:: Instructions for the task ::
Reproduce the lines of the listing below, from the line containing "Teppich Abstrakt – Fancy Scribble" through the line containing "Chastine Due Chambrin", both inclusive. Leave the pictures out of the answer.

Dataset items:
=== Section Start ===
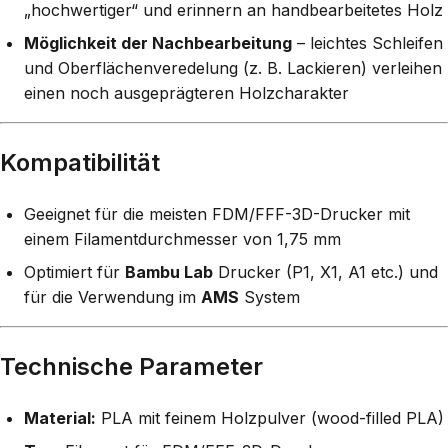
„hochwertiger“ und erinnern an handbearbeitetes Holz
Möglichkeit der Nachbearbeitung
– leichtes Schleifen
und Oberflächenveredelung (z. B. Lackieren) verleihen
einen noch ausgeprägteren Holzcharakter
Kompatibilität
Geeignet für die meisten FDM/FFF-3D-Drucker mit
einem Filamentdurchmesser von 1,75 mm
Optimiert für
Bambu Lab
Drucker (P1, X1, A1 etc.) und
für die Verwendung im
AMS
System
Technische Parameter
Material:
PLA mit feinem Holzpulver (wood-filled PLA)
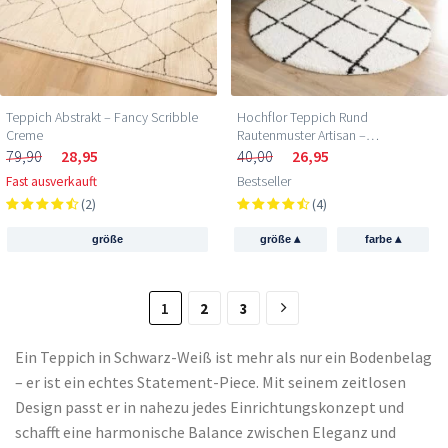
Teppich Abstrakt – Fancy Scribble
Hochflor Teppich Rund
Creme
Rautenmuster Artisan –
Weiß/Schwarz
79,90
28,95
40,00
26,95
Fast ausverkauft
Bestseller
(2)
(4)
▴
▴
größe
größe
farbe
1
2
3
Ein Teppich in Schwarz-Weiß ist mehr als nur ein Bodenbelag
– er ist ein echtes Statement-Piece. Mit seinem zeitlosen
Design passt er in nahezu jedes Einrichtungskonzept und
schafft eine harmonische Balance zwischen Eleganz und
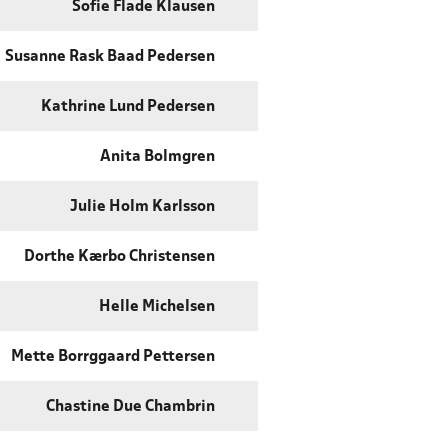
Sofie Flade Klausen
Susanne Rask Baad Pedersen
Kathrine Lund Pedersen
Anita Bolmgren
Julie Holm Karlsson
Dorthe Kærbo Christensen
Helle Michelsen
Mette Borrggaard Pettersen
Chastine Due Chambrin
=== Section End ===
=== Section Start ===
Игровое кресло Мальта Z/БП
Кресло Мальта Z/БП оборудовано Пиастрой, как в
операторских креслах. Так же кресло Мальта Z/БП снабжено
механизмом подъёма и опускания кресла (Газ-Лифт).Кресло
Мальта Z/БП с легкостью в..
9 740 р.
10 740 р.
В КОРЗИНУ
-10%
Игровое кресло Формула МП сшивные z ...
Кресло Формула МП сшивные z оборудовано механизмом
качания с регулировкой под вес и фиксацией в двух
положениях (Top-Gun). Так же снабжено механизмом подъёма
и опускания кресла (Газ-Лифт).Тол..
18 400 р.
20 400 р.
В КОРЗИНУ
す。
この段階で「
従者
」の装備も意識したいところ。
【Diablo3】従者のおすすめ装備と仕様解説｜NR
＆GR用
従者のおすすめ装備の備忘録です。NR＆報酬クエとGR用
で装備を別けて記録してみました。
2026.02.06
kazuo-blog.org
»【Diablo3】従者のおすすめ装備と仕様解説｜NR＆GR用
=== Section End ===
=== Section Start ===
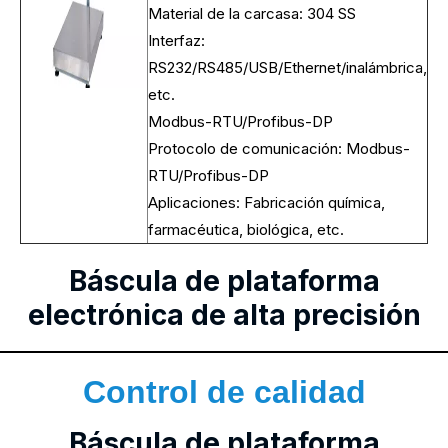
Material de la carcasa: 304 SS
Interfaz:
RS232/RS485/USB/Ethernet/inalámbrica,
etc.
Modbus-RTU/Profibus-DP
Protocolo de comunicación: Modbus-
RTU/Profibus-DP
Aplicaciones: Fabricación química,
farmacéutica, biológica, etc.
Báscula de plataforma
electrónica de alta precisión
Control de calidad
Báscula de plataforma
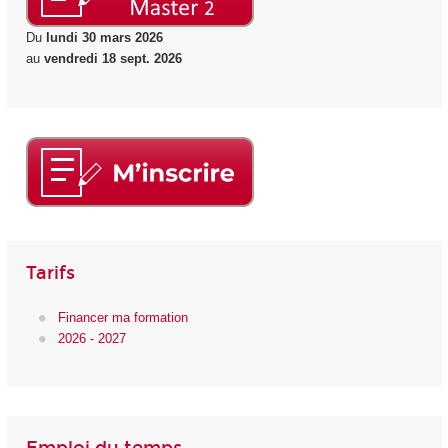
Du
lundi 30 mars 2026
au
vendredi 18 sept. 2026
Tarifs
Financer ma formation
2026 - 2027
=== Section End ===
:: Result below ::
Teppich Abstrakt – Fancy Scribble
Hochflor Teppich Rund
Creme
Rautenmuster Artisan –
Weiß/Schwarz
79,90
28,95
40,00
26,95
Fast ausverkauft
Bestseller
(2)
(4)
▴
▴
größe
größe
farbe
1
2
3
Ein Teppich in Schwarz-Weiß ist mehr als nur ein Bodenbelag
– er ist ein echtes Statement-Piece. Mit seinem zeitlosen
Design passt er in nahezu jedes Einrichtungskonzept und
schafft eine harmonische Balance zwischen Eleganz und
Sofie Flade Klausen
Susanne Rask Baad Pedersen
Kathrine Lund Pedersen
Anita Bolmgren
Julie Holm Karlsson
Dorthe Kærbo Christensen
Helle Michelsen
Mette Borrggaard Pettersen
Chastine Due Chambrin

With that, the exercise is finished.